**Requirements:** Write out every one of the rows below, copying each line word for word.
═══ Material for this exercise ═══
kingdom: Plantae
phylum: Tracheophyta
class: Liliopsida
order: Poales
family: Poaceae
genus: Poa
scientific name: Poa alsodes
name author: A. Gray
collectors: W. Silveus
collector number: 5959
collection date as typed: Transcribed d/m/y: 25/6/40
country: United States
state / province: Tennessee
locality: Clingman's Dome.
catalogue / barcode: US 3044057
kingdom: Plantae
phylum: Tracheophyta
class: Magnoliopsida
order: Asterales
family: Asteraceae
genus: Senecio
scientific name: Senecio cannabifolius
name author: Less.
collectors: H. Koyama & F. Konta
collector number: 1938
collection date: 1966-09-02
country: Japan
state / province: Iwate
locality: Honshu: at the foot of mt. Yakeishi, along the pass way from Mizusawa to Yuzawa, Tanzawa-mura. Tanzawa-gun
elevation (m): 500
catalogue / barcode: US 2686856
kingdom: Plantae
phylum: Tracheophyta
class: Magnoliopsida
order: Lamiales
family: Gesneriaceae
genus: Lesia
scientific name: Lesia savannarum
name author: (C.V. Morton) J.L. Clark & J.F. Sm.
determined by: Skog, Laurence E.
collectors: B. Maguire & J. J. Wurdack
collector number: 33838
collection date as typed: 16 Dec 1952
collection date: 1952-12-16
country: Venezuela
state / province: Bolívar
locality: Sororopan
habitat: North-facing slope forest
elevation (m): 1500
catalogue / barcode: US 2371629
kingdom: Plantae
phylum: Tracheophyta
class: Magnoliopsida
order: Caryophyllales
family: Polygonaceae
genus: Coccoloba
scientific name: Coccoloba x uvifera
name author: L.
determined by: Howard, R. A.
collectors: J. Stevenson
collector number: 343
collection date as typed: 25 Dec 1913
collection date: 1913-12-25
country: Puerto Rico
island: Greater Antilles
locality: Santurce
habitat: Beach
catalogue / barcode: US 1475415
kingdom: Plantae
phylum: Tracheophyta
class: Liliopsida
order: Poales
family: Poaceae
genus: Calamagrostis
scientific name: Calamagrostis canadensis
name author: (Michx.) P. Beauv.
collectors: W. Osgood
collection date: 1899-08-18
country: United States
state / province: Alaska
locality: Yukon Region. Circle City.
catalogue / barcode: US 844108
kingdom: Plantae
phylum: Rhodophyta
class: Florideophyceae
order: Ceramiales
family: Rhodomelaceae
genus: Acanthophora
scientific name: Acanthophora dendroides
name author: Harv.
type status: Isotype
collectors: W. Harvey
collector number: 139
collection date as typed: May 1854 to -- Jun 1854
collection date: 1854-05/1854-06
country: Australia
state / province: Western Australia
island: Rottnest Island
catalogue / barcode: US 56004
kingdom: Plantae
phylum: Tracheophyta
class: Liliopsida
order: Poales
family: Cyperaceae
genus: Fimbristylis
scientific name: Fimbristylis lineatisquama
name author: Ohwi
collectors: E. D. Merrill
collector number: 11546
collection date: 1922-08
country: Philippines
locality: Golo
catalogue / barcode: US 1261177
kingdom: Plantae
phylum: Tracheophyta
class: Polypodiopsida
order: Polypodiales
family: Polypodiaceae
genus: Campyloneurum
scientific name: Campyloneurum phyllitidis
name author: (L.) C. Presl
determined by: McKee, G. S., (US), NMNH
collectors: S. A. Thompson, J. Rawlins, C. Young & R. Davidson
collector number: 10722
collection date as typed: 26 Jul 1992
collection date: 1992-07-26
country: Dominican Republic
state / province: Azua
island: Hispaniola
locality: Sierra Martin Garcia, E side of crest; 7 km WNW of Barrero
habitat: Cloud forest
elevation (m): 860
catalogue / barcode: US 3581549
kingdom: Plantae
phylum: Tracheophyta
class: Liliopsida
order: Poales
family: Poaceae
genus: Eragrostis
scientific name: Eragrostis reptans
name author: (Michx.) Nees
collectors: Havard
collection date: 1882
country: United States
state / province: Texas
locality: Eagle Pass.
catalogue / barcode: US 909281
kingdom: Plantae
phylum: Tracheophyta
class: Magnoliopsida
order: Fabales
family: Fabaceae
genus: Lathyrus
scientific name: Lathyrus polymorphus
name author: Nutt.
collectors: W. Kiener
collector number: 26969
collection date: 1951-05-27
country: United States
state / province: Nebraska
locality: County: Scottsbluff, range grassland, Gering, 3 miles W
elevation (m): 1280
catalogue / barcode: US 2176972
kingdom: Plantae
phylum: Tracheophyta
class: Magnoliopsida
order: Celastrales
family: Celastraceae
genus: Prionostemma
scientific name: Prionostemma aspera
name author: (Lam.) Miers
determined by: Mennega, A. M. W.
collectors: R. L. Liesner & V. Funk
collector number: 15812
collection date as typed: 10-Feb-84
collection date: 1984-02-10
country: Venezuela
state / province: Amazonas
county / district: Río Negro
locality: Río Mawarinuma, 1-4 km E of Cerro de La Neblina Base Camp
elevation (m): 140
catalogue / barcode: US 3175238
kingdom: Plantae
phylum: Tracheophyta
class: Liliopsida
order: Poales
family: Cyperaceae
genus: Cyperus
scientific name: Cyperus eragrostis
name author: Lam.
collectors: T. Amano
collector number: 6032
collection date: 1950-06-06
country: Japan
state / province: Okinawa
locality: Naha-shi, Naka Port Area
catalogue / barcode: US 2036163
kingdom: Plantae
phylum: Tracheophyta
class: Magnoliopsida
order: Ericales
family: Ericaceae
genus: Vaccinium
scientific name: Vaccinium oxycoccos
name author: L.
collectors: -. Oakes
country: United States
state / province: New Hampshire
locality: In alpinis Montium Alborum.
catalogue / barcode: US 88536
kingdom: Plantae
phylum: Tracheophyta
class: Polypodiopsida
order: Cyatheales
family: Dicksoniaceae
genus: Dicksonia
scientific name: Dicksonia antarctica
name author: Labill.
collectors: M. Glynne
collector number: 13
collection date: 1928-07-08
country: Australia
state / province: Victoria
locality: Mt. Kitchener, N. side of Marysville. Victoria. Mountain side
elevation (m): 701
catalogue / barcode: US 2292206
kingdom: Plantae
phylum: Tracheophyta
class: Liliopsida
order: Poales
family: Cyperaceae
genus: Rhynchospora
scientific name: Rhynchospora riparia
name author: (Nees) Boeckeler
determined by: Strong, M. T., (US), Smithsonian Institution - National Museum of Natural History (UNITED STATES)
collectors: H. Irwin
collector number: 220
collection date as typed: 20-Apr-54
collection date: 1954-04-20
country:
═══
**Task answer:**
kingdom: Plantae
phylum: Tracheophyta
class: Liliopsida
order: Poales
family: Poaceae
genus: Poa
scientific name: Poa alsodes
name author: A. Gray
collectors: W. Silveus
collector number: 5959
collection date as typed: Transcribed d/m/y: 25/6/40
country: United States
state / province: Tennessee
locality: Clingman's Dome.
catalogue / barcode: US 3044057
kingdom: Plantae
phylum: Tracheophyta
class: Magnoliopsida
order: Asterales
family: Asteraceae
genus: Senecio
scientific name: Senecio cannabifolius
name author: Less.
collectors: H. Koyama & F. Konta
collector number: 1938
collection date: 1966-09-02
country: Japan
state / province: Iwate
locality: Honshu: at the foot of mt. Yakeishi, along the pass way from Mizusawa to Yuzawa, Tanzawa-mura. Tanzawa-gun
elevation (m): 500
catalogue / barcode: US 2686856
kingdom: Plantae
phylum: Tracheophyta
class: Magnoliopsida
order: Lamiales
family: Gesneriaceae
genus: Lesia
scientific name: Lesia savannarum
name author: (C.V. Morton) J.L. Clark & J.F. Sm.
determined by: Skog, Laurence E.
collectors: B. Maguire & J. J. Wurdack
collector number: 33838
collection date as typed: 16 Dec 1952
collection date: 1952-12-16
country: Venezuela
state / province: Bolívar
locality: Sororopan
habitat: North-facing slope forest
elevation (m): 1500
catalogue / barcode: US 2371629
kingdom: Plantae
phylum: Tracheophyta
class: Magnoliopsida
order: Caryophyllales
family: Polygonaceae
genus: Coccoloba
scientific name: Coccoloba x uvifera
name author: L.
determined by: Howard, R. A.
collectors: J. Stevenson
collector number: 343
collection date as typed: 25 Dec 1913
collection date: 1913-12-25
country: Puerto Rico
island: Greater Antilles
locality: Santurce
habitat: Beach
catalogue / barcode: US 1475415
kingdom: Plantae
phylum: Tracheophyta
class: Liliopsida
order: Poales
family: Poaceae
genus: Calamagrostis
scientific name: Calamagrostis canadensis
name author: (Michx.) P. Beauv.
collectors: W. Osgood
collection date: 1899-08-18
country: United States
state / province: Alaska
locality: Yukon Region. Circle City.
catalogue / barcode: US 844108
kingdom: Plantae
phylum: Rhodophyta
class: Florideophyceae
order: Ceramiales
family: Rhodomelaceae
genus: Acanthophora
scientific name: Acanthophora dendroides
name author: Harv.
type status: Isotype
collectors: W. Harvey
collector number: 139
collection date as typed: May 1854 to -- Jun 1854
collection date: 1854-05/1854-06
country: Australia
state / province: Western Australia
island: Rottnest Island
catalogue / barcode: US 56004
kingdom: Plantae
phylum: Tracheophyta
class: Liliopsida
order: Poales
family: Cyperaceae
genus: Fimbristylis
scientific name: Fimbristylis lineatisquama
name author: Ohwi
collectors: E. D. Merrill
collector number: 11546
collection date: 1922-08
country: Philippines
locality: Golo
catalogue / barcode: US 1261177
kingdom: Plantae
phylum: Tracheophyta
class: Polypodiopsida
order: Polypodiales
family: Polypodiaceae
genus: Campyloneurum
scientific name: Campyloneurum phyllitidis
name author: (L.) C. Presl
determined by: McKee, G. S., (US), NMNH
collectors: S. A. Thompson, J. Rawlins, C. Young & R. Davidson
collector number: 10722
collection date as typed: 26 Jul 1992
collection date: 1992-07-26
country: Dominican Republic
state / province: Azua
island: Hispaniola
locality: Sierra Martin Garcia, E side of crest; 7 km WNW of Barrero
habitat: Cloud forest
elevation (m): 860
catalogue / barcode: US 3581549
kingdom: Plantae
phylum: Tracheophyta
class: Liliopsida
order: Poales
family: Poaceae
genus: Eragrostis
scientific name: Eragrostis reptans
name author: (Michx.) Nees
collectors: Havard
collection date: 1882
country: United States
state / province: Texas
locality: Eagle Pass.
catalogue / barcode: US 909281
kingdom: Plantae
phylum: Tracheophyta
class: Magnoliopsida
order: Fabales
family: Fabaceae
genus: Lathyrus
scientific name: Lathyrus polymorphus
name author: Nutt.
collectors: W. Kiener
collector number: 26969
collection date: 1951-05-27
country: United States
state / province: Nebraska
locality: County: Scottsbluff, range grassland, Gering, 3 miles W
elevation (m): 1280
catalogue / barcode: US 2176972
kingdom: Plantae
phylum: Tracheophyta
class: Magnoliopsida
order: Celastrales
family: Celastraceae
genus: Prionostemma
scientific name: Prionostemma aspera
name author: (Lam.) Miers
determined by: Mennega, A. M. W.
collectors: R. L. Liesner & V. Funk
collector number: 15812
collection date as typed: 10-Feb-84
collection date: 1984-02-10
country: Venezuela
state / province: Amazonas
county / district: Río Negro
locality: Río Mawarinuma, 1-4 km E of Cerro de La Neblina Base Camp
elevation (m): 140
catalogue / barcode: US 3175238
kingdom: Plantae
phylum: Tracheophyta
class: Liliopsida
order: Poales
family: Cyperaceae
genus: Cyperus
scientific name: Cyperus eragrostis
name author: Lam.
collectors: T. Amano
collector number: 6032
collection date: 1950-06-06
country: Japan
state / province: Okinawa
locality: Naha-shi, Naka Port Area
catalogue / barcode: US 2036163
kingdom: Plantae
phylum: Tracheophyta
class: Magnoliopsida
order: Ericales
family: Ericaceae
genus: Vaccinium
scientific name: Vaccinium oxycoccos
name author: L.
collectors: -. Oakes
country: United States
state / province: New Hampshire
locality: In alpinis Montium Alborum.
catalogue / barcode: US 88536
kingdom: Plantae
phylum: Tracheophyta
class: Polypodiopsida
order: Cyatheales
family: Dicksoniaceae
genus: Dicksonia
scientific name: Dicksonia antarctica
name author: Labill.
collectors: M. Glynne
collector number: 13
collection date: 1928-07-08
country: Australia
state / province: Victoria
locality: Mt. Kitchener, N. side of Marysville. Victoria. Mountain side
elevation (m): 701
catalogue / barcode: US 2292206
kingdom: Plantae
phylum: Tracheophyta
class: Liliopsida
order: Poales
family: Cyperaceae
genus: Rhynchospora
scientific name: Rhynchospora riparia
name author: (Nees) Boeckeler
determined by: Strong, M. T., (US), Smithsonian Institution - National Museum of Natural History (UNITED STATES)
collectors: H. Irwin
collector number: 220
collection date as typed: 20-Apr-54
collection date: 1954-04-20
country:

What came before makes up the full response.